# Great But Wet Day..........3 In The Bag !



## Hunter69 (Jun 23, 2011)

Took these 2 x 3/4 grown Bunnies and the Squirrel left of pic last June 2012, the day started out fine and sunny but then the heavens opened ...lucky I was sat in a dry hide next to a wood with the rabbit warren out in the open field yards from where I sat.

They were out running around chasing each other even in the rain then this bonus Squirrel cane through the wood and perched not 10 yards away from where I was sat....Happy dayz.

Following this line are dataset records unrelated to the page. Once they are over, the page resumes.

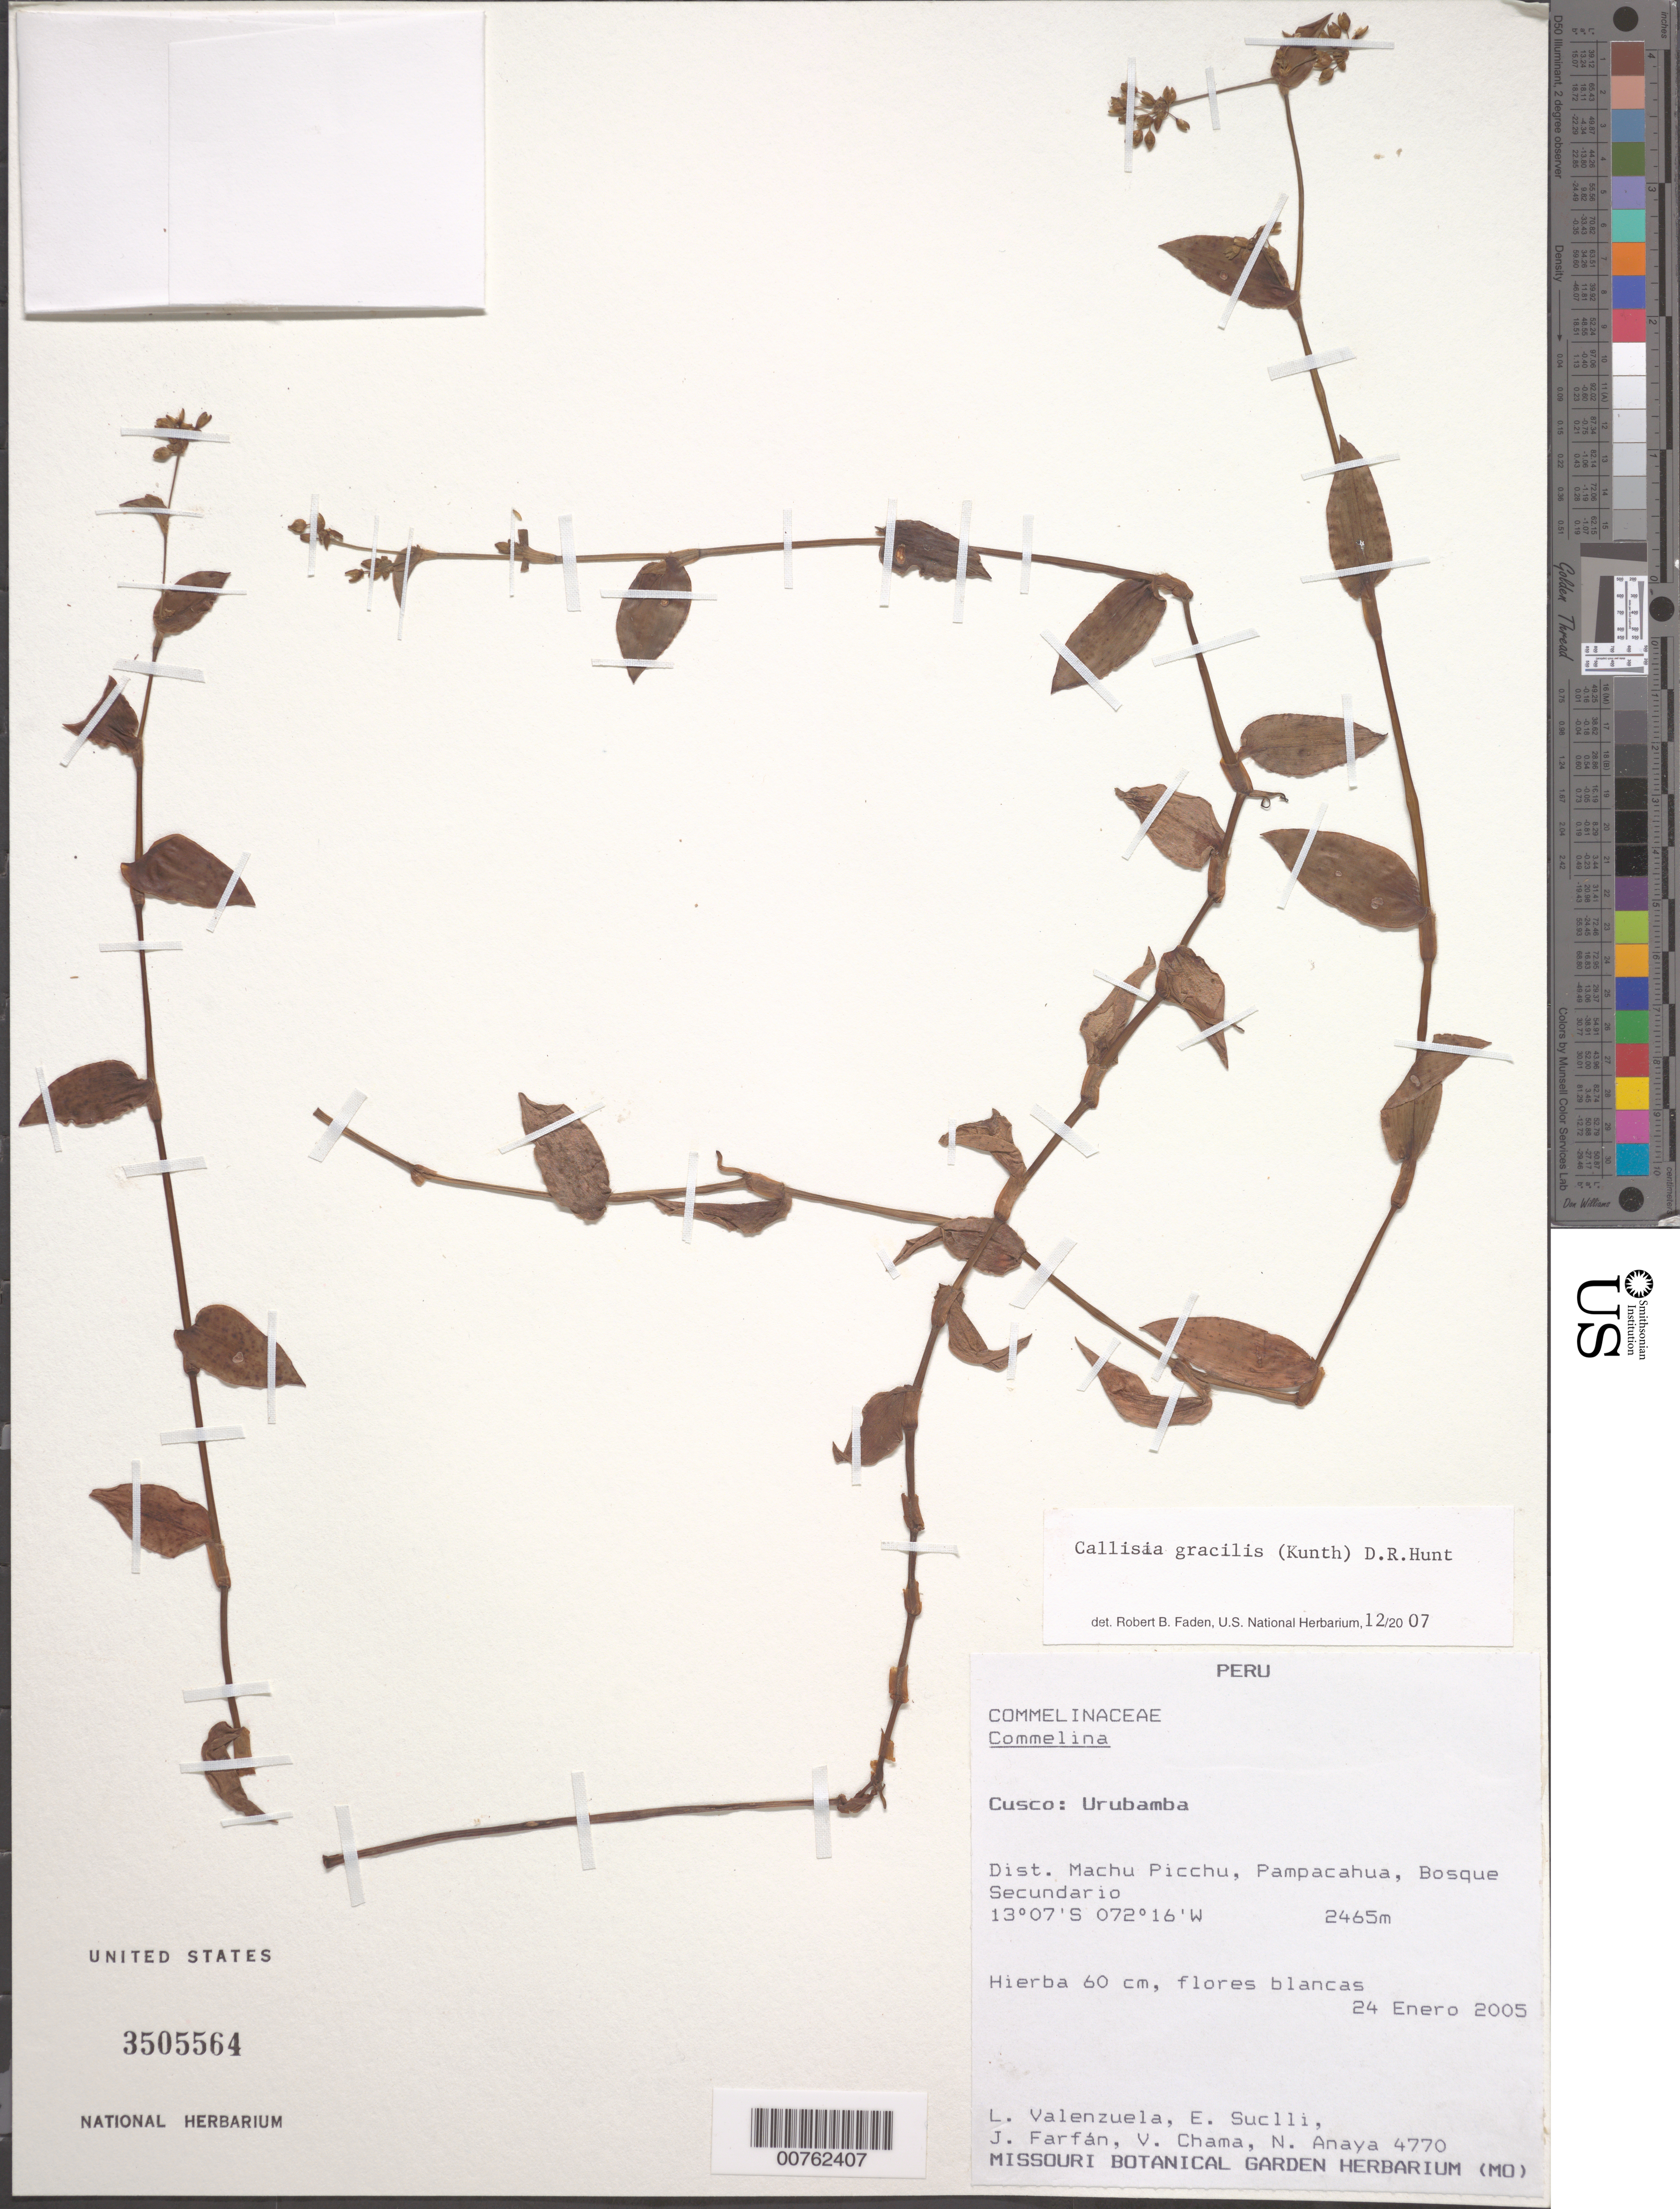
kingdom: Plantae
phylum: Tracheophyta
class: Liliopsida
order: Commelinales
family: Commelinaceae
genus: Callisia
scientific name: Callisia gracilis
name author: (Kunth) D.R. Hunt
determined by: Faden, Robert B., (US), Smithsonian Institution - National Museum of Natural History (UNITED STATES)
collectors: L. Valenzuela, E. Suclli, J. Farfán, V. Chama & N. Anaya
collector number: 4770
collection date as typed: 24 Jan 2005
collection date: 2005-01-24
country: Peru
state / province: Cusco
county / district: Urubamba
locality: Dist. Machu Picchu, Pampacahua, Bosque Secundario.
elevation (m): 2465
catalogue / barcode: US 3505564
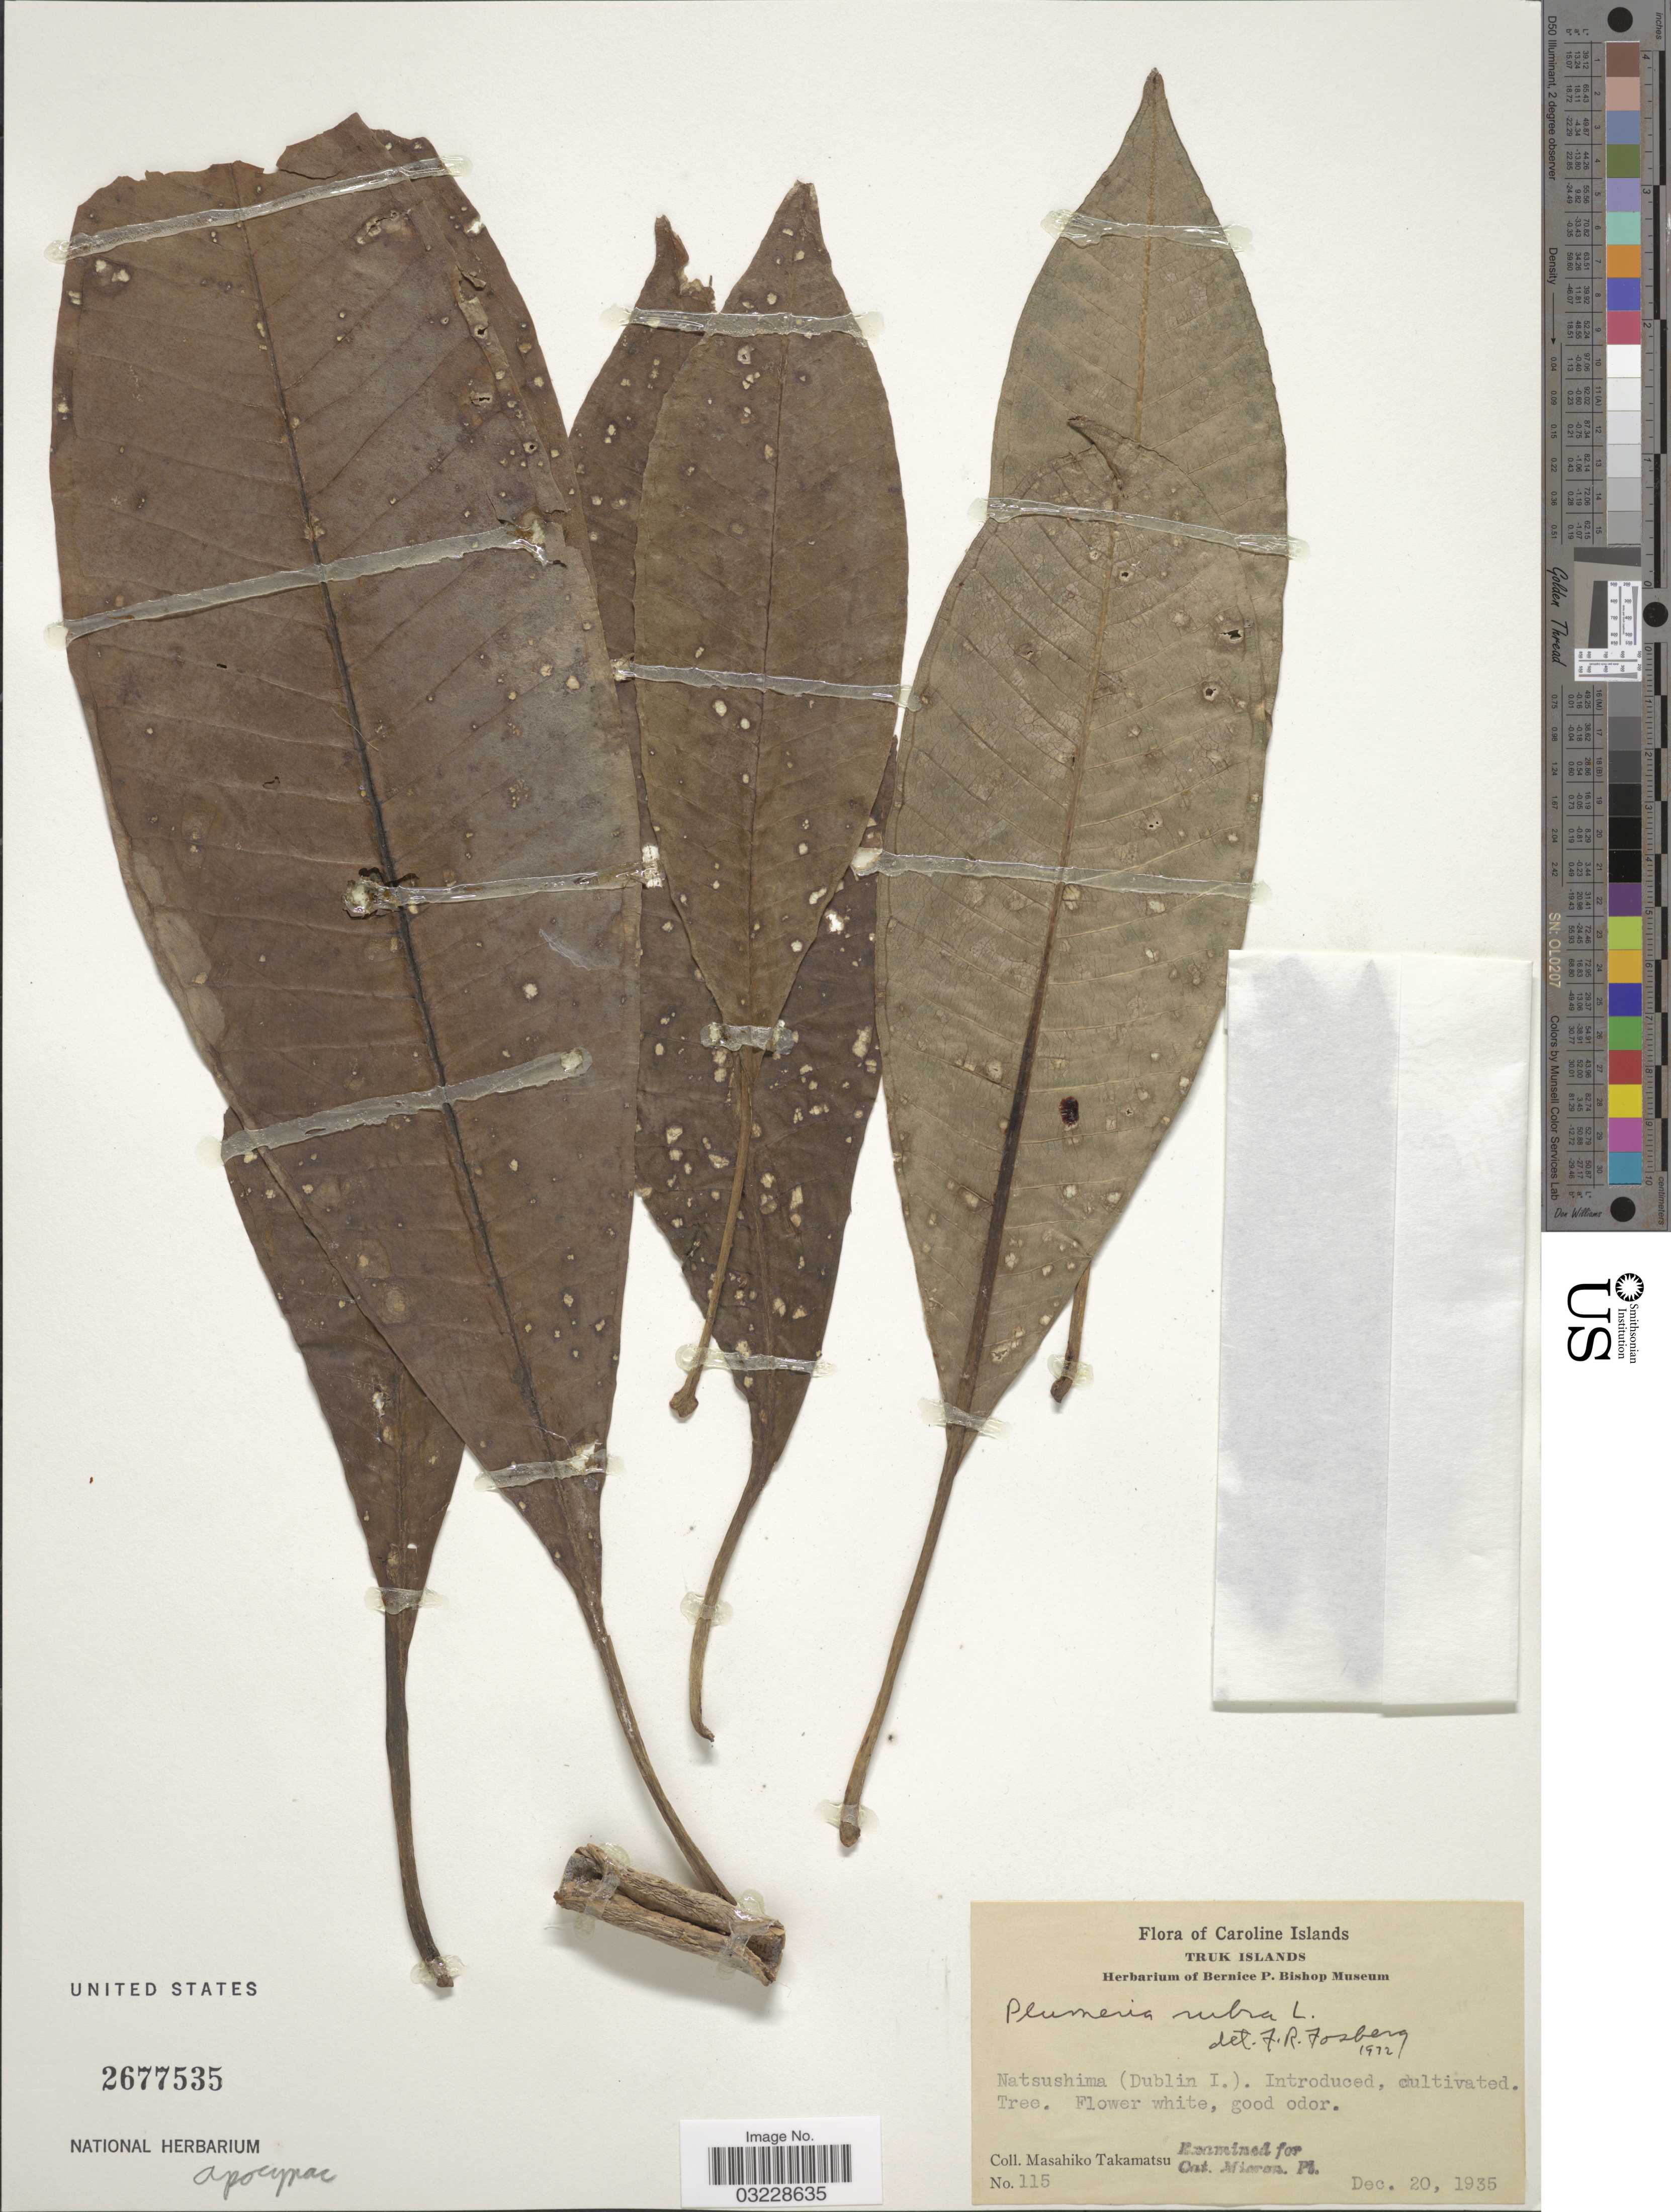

They were all taken with a 9.5mm lead round with this small but deadly accurate 13 multi layer birch board cut with Asda red excercise bands cut with 20mm to 15mm taper.


----------



## harson (Oct 21, 2011)

sounds like a good day out,good shootin n cool sling


----------



## Hunter69 (Jun 23, 2011)

harson said:


> sounds like a good day out,good shootin n cool sling


Cheers, its looking a little worn now though...still shoots good but its taken a few fork hits over the time, only just found the pic as it was stored on a memory stick which i just re found today it was on laptop too but all my pics got deleted when laptop packed up


----------



## Imperial (Feb 9, 2011)

sweet hunt . maybe during the off season (yeah right, off season) you can fill in the dents and put a new finish on it . keep it up


----------



## Charles (Aug 26, 2010)

Nice expedition! Good to come home with that sort of bag!!

Cheers ..... Charles


----------



## fsa46 (Jul 8, 2012)

Outstanding hunt and good eating to.


----------



## Berkshire bred (Mar 4, 2012)

great shooting, rabbits are difficult to shoot at the best of times.


----------



## sawtoothscream (Sep 22, 2012)

good shooting. I went hunting with my slingshot for the first time a few days ago. Saw 2 rabbits, didnt get a shot but still had a good time. Ill be out monday after them


----------



## James Smith (Dec 13, 2012)

Wow! 4 kills in one session! That's legendary...


----------



## rapidray (Dec 15, 2012)

Well done! Meat on the table is always a great thing


----------



## CK Slingshots (Jul 31, 2012)

Sweet!


----------